**RECORDS TO USE:**

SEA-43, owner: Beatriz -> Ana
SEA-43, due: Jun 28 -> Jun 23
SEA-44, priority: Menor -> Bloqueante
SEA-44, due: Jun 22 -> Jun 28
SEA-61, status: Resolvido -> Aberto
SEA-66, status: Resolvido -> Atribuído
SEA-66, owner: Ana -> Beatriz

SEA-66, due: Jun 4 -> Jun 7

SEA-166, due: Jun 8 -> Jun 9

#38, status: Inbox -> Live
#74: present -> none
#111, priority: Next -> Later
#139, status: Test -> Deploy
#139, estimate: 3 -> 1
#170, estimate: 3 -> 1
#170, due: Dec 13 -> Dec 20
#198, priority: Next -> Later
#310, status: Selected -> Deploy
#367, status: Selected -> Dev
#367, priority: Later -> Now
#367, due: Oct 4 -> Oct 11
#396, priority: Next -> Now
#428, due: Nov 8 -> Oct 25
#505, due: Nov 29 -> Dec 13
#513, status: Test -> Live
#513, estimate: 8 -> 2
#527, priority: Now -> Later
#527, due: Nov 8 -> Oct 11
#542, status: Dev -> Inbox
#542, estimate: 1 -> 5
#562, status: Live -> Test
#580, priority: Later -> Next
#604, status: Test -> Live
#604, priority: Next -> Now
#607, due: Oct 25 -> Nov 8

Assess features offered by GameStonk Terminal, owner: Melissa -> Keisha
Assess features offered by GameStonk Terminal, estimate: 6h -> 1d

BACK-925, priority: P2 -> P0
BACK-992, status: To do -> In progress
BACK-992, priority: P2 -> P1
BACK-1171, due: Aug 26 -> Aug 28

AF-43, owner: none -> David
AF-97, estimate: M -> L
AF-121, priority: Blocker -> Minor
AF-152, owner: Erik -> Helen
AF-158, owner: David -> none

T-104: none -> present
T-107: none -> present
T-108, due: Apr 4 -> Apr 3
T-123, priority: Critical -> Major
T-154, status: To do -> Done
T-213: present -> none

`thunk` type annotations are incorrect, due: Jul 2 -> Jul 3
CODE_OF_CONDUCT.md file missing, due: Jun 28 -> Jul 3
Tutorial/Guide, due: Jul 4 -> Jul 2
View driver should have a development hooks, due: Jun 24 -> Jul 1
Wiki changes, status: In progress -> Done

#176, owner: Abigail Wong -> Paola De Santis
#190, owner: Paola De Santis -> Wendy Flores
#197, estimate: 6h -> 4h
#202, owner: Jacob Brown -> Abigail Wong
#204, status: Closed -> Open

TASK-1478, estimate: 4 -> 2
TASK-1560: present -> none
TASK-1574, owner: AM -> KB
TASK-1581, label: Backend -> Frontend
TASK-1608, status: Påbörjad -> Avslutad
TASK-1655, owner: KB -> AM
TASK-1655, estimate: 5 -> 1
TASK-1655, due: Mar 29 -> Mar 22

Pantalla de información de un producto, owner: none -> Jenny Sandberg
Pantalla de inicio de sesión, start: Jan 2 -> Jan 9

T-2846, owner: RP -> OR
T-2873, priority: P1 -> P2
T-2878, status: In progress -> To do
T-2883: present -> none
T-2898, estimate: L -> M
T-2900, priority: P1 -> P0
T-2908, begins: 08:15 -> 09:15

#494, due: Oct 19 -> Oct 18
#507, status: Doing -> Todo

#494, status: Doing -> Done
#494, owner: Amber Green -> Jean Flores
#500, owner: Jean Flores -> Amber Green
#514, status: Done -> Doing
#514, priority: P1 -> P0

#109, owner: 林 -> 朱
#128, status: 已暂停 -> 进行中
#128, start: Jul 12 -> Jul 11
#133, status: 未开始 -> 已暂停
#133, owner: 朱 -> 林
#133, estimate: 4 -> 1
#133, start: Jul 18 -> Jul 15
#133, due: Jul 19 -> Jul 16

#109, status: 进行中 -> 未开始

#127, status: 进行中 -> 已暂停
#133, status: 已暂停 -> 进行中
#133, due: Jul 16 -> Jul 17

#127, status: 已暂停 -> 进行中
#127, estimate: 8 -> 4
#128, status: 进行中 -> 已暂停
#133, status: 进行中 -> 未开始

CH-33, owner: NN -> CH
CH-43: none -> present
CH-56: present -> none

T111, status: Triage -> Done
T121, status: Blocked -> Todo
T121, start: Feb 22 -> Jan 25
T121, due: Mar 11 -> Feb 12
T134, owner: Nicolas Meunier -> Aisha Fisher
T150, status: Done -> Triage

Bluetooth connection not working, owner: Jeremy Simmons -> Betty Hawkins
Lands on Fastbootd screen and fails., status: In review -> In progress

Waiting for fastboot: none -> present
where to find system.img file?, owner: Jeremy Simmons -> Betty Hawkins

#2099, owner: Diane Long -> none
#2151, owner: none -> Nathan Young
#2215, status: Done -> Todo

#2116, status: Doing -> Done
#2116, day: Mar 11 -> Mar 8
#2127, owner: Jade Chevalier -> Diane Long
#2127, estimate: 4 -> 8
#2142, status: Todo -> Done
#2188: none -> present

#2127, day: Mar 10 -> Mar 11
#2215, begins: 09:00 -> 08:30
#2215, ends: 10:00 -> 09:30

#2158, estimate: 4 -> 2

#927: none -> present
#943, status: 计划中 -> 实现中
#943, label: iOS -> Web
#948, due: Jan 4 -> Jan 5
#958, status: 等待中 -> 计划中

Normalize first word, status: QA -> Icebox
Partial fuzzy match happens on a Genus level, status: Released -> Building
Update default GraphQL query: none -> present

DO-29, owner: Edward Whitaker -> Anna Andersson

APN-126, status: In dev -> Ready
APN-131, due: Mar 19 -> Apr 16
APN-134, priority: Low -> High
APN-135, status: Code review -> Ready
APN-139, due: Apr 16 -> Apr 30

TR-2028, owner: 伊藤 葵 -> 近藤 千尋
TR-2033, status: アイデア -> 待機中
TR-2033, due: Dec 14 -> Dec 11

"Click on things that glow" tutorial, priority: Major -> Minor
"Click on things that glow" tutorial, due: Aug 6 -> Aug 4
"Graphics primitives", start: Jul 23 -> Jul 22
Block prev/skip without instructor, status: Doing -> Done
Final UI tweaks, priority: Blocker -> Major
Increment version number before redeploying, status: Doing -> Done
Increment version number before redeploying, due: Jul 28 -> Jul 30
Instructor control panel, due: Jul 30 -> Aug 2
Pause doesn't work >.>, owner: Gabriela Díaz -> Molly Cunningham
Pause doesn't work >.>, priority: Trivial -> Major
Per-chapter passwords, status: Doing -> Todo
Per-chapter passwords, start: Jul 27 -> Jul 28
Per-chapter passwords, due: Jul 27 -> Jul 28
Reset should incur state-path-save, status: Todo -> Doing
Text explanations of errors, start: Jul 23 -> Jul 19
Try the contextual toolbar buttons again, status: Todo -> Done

**THE PROBLEM:**
From the line holding "Per-chapter passwords, due: Jul 27 -> Jul 28" to the final line of the data, repeat every line exactly. Leave out all the rest.

**REPLY:**
Per-chapter passwords, due: Jul 27 -> Jul 28
Reset should incur state-path-save, status: Todo -> Doing
Text explanations of errors, start: Jul 23 -> Jul 19
Try the contextual toolbar buttons again, status: Todo -> Done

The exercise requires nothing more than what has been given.